Thus imprisoned in a dusty desert lock-up where the abusive, steroid-pumped guards (all played by wrestlers or former pro football linemen) have their own pigskin league, Sandler is compelled by the nasty warden (James Cromwell) to coach a scabby team of inmates for his boys to beat up on in practice. But for some reason known only to the screenwriter, these practices never happen. Instead, the movie follows the standard Big Game plot, and Sandler (who doesn't have the body mass to be credible as a former football player) recruits and trains the biggest, meanest prisoners he can find, then leads them onto the field himself (with Reynolds' help as another ex-NFL inmate) for a full-contact finale picked up by ESPN2 for a novelty national broadcast.

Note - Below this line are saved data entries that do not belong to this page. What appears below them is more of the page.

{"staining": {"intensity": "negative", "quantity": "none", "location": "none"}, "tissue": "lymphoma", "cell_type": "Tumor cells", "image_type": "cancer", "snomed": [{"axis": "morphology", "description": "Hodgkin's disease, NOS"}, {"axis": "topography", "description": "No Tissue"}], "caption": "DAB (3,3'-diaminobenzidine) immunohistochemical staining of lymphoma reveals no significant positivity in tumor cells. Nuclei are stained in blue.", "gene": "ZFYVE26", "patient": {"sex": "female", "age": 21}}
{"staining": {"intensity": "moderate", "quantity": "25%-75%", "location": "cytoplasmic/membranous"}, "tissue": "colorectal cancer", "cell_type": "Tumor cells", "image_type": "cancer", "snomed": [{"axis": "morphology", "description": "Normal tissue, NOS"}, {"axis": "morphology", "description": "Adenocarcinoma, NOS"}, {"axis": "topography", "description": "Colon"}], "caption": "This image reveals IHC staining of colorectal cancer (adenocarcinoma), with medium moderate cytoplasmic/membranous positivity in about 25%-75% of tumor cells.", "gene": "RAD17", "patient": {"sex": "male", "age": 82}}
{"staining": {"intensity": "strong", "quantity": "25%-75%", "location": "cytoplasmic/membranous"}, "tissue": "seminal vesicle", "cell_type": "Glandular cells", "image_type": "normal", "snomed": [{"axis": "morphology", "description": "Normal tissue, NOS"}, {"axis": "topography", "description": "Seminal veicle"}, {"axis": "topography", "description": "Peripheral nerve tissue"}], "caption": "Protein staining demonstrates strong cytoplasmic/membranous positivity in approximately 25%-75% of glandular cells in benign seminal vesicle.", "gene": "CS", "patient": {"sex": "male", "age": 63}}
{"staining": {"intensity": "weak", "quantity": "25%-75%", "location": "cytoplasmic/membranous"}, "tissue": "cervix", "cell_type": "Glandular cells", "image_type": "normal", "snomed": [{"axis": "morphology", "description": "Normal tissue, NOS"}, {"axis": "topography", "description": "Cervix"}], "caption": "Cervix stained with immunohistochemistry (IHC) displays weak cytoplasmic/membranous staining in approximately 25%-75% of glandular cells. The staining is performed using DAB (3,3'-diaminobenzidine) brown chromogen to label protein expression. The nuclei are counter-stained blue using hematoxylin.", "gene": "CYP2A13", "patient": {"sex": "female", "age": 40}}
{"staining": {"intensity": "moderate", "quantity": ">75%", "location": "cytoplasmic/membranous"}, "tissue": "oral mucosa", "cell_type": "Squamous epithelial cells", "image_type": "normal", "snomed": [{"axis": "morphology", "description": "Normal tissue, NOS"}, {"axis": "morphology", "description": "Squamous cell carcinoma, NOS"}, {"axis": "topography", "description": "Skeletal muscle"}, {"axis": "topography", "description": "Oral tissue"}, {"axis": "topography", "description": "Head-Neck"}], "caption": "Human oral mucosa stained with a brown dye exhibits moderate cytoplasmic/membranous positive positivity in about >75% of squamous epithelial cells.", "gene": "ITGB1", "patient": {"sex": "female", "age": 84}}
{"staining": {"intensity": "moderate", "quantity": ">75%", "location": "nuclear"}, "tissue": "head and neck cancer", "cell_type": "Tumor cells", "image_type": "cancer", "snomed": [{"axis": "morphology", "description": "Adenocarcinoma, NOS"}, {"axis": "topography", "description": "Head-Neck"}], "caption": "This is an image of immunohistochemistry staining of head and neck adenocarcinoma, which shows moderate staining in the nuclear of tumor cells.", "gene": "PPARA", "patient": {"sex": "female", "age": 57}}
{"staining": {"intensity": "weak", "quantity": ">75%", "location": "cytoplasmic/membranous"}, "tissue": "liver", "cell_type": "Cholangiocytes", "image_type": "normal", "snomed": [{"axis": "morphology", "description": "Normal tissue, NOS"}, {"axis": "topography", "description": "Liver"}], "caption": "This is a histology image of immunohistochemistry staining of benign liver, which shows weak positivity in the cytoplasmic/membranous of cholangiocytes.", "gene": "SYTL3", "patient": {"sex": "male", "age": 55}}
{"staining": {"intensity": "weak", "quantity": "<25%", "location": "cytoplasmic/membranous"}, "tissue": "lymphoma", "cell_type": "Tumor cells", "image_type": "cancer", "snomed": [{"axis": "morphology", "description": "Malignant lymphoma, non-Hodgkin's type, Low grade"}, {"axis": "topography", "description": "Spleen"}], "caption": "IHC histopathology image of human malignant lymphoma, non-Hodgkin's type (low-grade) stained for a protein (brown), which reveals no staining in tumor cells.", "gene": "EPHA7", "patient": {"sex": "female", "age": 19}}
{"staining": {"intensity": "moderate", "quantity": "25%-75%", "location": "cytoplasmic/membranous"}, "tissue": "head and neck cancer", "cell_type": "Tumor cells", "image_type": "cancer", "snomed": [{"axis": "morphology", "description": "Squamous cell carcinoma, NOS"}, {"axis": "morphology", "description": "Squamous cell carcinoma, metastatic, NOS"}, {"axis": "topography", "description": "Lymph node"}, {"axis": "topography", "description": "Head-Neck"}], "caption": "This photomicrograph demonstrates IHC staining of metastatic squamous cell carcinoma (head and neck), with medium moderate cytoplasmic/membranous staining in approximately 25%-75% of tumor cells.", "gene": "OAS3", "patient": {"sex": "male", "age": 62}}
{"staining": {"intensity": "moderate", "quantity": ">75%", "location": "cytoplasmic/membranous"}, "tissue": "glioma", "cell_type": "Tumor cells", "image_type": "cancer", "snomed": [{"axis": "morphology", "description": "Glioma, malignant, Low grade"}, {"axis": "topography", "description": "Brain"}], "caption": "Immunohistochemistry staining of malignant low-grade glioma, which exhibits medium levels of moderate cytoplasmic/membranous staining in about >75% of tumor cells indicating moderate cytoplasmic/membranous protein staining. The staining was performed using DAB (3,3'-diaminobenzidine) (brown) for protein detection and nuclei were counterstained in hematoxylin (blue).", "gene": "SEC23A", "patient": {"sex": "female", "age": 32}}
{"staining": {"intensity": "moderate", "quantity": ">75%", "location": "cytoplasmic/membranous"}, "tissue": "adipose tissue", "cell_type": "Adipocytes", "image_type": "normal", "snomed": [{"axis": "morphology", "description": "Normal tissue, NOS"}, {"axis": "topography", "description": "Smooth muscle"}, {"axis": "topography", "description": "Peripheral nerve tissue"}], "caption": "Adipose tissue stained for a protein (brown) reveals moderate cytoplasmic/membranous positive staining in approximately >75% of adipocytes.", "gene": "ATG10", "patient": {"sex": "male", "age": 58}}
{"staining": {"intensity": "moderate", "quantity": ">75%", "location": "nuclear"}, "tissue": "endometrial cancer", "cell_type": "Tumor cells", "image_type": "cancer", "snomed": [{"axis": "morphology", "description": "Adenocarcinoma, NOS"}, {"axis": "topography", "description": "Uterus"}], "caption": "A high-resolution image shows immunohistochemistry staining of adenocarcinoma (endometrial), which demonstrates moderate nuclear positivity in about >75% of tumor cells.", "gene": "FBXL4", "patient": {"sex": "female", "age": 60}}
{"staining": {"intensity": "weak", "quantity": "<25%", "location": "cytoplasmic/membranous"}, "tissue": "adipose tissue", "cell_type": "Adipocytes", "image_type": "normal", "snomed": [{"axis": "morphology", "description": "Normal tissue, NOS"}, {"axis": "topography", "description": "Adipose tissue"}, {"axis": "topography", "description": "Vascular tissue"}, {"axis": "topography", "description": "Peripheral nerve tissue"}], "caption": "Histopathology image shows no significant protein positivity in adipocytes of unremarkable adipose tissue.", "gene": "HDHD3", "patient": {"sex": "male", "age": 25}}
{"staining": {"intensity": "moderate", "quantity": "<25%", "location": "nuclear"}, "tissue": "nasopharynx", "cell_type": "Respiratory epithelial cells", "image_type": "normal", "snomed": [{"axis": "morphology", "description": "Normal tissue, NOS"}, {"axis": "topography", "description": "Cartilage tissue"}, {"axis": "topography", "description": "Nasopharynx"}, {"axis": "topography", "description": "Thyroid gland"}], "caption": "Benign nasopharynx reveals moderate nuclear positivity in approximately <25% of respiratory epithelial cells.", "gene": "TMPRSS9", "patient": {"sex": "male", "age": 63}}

Unfortunately, once he's in the hoosegow and sobered up, all the bite goes out of Sandler's QB and he is severely upstaged by the cast of crazies (Cloris Leachman is the warden's aged, sex-mad secretary, Tracey Morgan leads the transvestite cheerleading squad) and muscle-bound toughs (Brian Bosworth, Michael Irvin, Bill Romanowski, Steve Austin, Bill Goldberg, etc.). Most of these guys can barely act, but at least director Peter Segal ("50 First Dates") figures out how to use them for laughs.
What Segal can't seem to do is get a handle on the movie's balance of comedy and drama, on one hand relying heavily on race-based one-liners (Chris Rock plays the joint's resident wisecracker), while on the other trying for moments of poignancy that fall awkwardly flat. Because "The Longest Yard" takes itself seriously at times, it's harder to forgive the occasional gigantic plot hole -- like the fact that the inmates seem to have access to any room they want in the penal complex, even getting into the guards' locker room and personnel files.
Once the climactic game begins, the movie rebounds briefly because unlike in more cliché-driven sports flicks, everybody here is playing dirty, and Sandler -- whose character had originally been kicked out of the NFL for point-shaving -- is faced with an ultimatum from the now-threatened warden: Either throw the game or get framed for a recent prison murder. But these scenes are undermined by such an overkill of editing (split-screens, zooms and varying camera speeds are used creatively but excessively) and such a surfeit of play-by-play narration that it soon feels as if the players are following the directions of ESPN's Chris Berman (in an extended cameo), instead of Berman just describing their action on the field.
Had "The Longest Yard" been either a little dumber or a little smarter, it might have overcome its underdeveloped game plan and underwritten lead character. But Adam Sandler (also the film's producer) and Peter Segal fumbled the ball.